De façon générale, les êtres humains ont une aversion naturelle aux pertes.

Selon Dan Ariely, professeur de psychologie et de finance comportementale à la Duke University, aux États-Unis, les gens ont une réaction émotive deux fois plus forte devant une perte que face à un gain comparable.

«Trouver 100 $ nous fait nous sentir plutôt bien, alors que perdre 100 $ nous rend complètement malheureux.»

Dans le cadre de leur étude, les trois auteurs ont poussé leur exploration des notions de risque et de perte un peu plus loin.

Ils ont fait remplir à 316 étudiants de l’Université Laval un questionnaire sur leur degré d’aversion au risque et aux pertes, ainsi que sur leur façon de considérer et de traiter l’argent.

Dans ce questionnaire, on retrouvait la proposition suivante : un billet de loterie donne 50 % de chances de ne rien gagner et 50 % de chances d’avoir à payer 100 $. Les répondants devaient déterminer combien ils étaient prêts à payer pour éviter cette perte potentielle de 100 $.

«Celui qui a une aversion au risque devrait être prêt à payer plus que 50 $, dit Philippe Grégoire, professeur au Département de finance, assurance et immobilier de l’Université Laval. Notre recherche a montré qu’en matière de pertes, les femmes aiment plus le risque que les hommes.»

Devant une proposition contraire, la situation est inversée.

En effet, lorsqu’on demande aux répondants à quel prix ils accepteraient de vendre un billet de loterie qui leur donne 50 % de chances de gagner 100 $ et 50 % de chances de ne rien gagner, les hommes sont plus susceptibles que les femmes de demander un montant élevé.

«Plus l’individu a d’aversion au risque, plus sa réponse se rapprochera de zéro, souligne Philippe Grégoire. Celui qui aime le risque aime son billet et demandera donc un prix plus élevé, soit 60 ou 70 $. Lorsque le prix de vente se situe au-dessus du rendement espéré de 50 $, on peut qualifier le répondant d’amant du risque, et au-dessous de ce prix, il ressent plutôt de l’aversion au risque.»

Philippe Grégoire hésite à étendre les résultats de ce sondage à l’ensemble de la population, puisqu’il a été réalisé auprès d’un échantillon composé uniquement d’étudiants.

Sous toutes réserves, il se permet tout de même quelques extrapolations : «Cela veut-il dire que les femmes prennent de mauvaises décisions en temps de crise ? Non, en fait, ce serait l’opposé. L’individu qui aime le risque et qui voit la valeur de son portefeuille passer de 10 000 à 6 000 $ préférera garder ses titres et attendre que les marchés remontent.»
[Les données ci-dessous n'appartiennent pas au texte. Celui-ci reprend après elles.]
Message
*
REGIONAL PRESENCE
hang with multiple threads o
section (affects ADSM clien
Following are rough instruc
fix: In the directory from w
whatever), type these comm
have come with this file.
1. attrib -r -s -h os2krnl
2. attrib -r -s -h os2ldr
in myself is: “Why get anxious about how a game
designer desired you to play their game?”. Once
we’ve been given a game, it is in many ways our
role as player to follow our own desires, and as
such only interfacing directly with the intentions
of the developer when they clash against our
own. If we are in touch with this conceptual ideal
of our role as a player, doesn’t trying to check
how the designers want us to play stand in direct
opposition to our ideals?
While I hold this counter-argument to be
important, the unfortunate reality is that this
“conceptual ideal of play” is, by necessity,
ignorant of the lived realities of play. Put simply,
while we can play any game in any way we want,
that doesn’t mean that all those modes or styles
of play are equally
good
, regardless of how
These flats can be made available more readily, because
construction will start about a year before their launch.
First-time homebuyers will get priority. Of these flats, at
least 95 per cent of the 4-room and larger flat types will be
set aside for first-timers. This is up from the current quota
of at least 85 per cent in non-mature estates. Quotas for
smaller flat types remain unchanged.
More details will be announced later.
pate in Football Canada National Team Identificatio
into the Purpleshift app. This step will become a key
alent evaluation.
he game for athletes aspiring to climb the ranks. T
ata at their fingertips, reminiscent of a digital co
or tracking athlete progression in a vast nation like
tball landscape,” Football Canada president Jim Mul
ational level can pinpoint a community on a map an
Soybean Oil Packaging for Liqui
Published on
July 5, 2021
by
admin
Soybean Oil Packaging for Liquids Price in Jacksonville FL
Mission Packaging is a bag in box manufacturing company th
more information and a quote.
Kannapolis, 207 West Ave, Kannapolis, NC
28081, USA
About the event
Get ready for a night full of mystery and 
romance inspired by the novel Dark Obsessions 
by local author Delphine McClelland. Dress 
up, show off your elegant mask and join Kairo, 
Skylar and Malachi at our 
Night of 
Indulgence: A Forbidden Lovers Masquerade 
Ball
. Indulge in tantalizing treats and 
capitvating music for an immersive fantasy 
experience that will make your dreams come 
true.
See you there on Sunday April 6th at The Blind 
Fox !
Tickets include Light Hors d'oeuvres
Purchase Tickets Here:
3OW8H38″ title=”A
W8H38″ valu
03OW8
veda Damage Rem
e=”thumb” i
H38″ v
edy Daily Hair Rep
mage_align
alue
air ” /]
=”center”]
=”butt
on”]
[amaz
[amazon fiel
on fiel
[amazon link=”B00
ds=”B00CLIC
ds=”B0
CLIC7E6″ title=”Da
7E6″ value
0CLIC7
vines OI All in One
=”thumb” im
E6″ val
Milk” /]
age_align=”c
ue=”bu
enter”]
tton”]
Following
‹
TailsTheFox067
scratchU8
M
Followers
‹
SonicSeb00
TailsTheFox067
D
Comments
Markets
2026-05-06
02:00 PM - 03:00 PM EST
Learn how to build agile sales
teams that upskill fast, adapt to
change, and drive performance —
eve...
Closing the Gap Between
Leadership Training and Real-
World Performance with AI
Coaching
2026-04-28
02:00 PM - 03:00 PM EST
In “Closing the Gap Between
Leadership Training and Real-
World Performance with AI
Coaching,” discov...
En revanche, l’individu qui tolère moins le risque pourrait, en cas de perte boursière, décider de chambouler sa stratégie et de vendre ses placements qui ont de moins bons rendements, ajoute Philippe Grégoire.

«On pourrait en déduire que les hommes auront plus souvent tendance à réagir [en situation de perte] que les femmes.»

Autre fait intéressant, les hommes comme les femmes ont tendance à vendre leurs placements trop rapidement lorsque ces derniers sont en hausse, alors qu’ils attendent beaucoup trop longtemps avant de s’en départir lorsqu’ils dégringolent.

«Si j’achète le titre d’une entreprise à 20 $ et que son prix monte, j’aurai hâte d’empocher mes gains, indique Philippe Grégoire. Au contraire, si le prix du titre baisse, je le garderai plus longtemps dans l’espoir qu’il remonte à 20 $. Les gens ont plus tendance à s’exposer au risque à la suite d’une perte qu’après un gain.»

Enfin, les hommes associent davantage l’argent à la réussite que les femmes : «Les femmes disent plus souvent que l’argent devrait être attribué selon les besoins, alors que les hommes croient qu’il devrait être distribué au mérite. Or, on pourrait en déduire que cette tendance est liée au fait que les femmes sont souvent soutien de famille.»

Utile pour le conseiller

Les conseillers devraient s’inspirer de la finance comportementale pour mieux comprendre leurs clients, notamment en abordant différemment la notion de tolérance au risque.

Si le facteur de tolérance au risque est très important dans l’établissement du profil d’investisseur d’un client, le rapport de ce dernier à l’argent devrait aussi être examiné avec beaucoup de sérieux, selon Philippe Grégoire.